At the end of 1943, the Germans arrived in Karditsa. Robert and his mother hid in a coal bunker under the house. His father was at the home of the town's bishop, Ezekiel, whom he taught French. When German soldiers arrived at the bishop's house, the bishop took off his cross pendant, hung it around David's neck, and introduced him to the Germans as his beadle.
Robert and his parents escaped in a donkey cart in torrential rain, crossed raging streams before arriving at the mountain village of Dafnospilia (today Velessi). When the Germans approached the village, members of the communist underground smuggled the family to Apidea.

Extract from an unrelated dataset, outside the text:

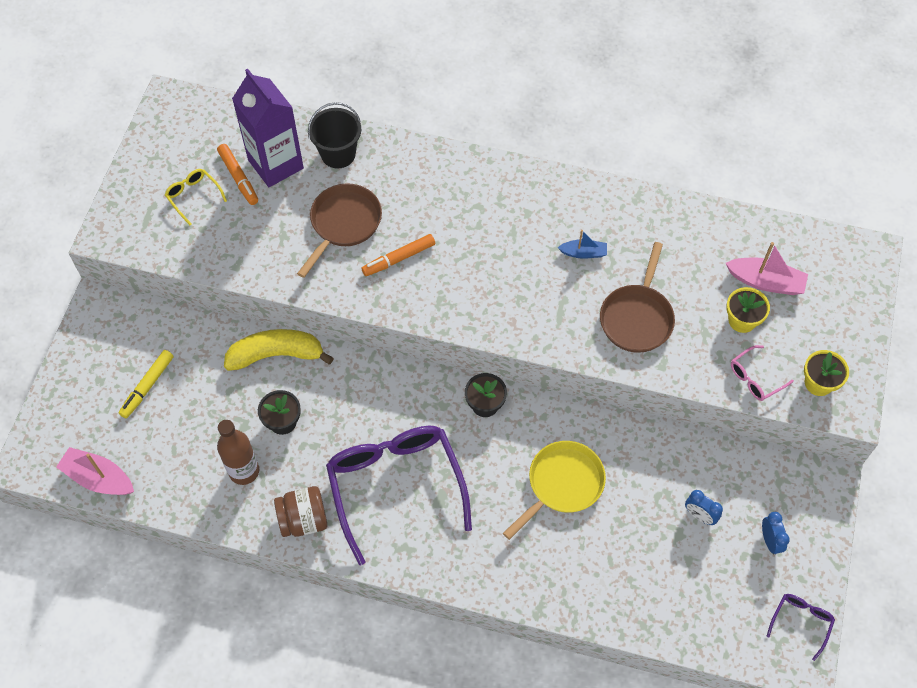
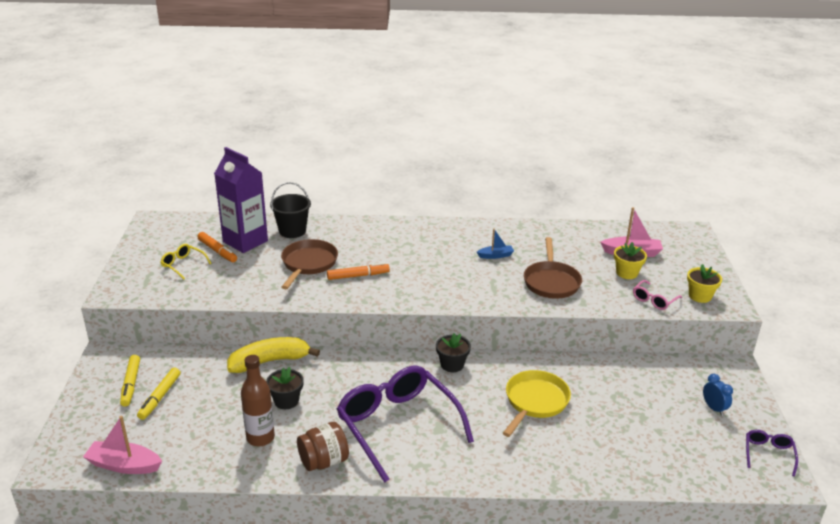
camera: 15 degrees left, 30 degrees down
orange marker [362,234,435,276] -> orange marker turned 150 degrees counterclockwise [327,262,390,280]
blue clock [685,490,723,525] -> none
none -> yellow marker [120,355,140,407]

In Apidea, the Greek Orthodox Goulas family took the family in, settling them in a room in their house and sharing their food with them. David taught the children of the village arithmetic, and his mother taught them to read and write in Greek.
When German planes bombed Apidea and German troops approached the village, Konstantinos and Vassiliki Goulas led Robert and his parents to the thicket of the forest up the mountain and hid them in a cabin. They stayed there with a goat and survived only with the help of the Goulas family. They gathered berries under the snow and drank the goat's milk.
When the Germans retreated, Robert and his parents returned to Karditsa, where they discovered that members of Efthymia's family had been deported to Auschwitz and murdered.
Robert married Eva, a Holocaust survivor from Germany, and immigrated with his family to Israel in 1968. He is Professor Emeritus of Medieval and Renaissance Jewish History at the Hebrew University of Jerusalem.
Robert and Eva have three children, eight grandchildren and three great-grandchildren.
Konstantinos and Vassiliki Goulas were posthumously recognized in 2018 as Righteous Among the Nations. Their children received the medals and certificates on their behalf at a ceremony in Karditsa, with the participation of Robert's extended family.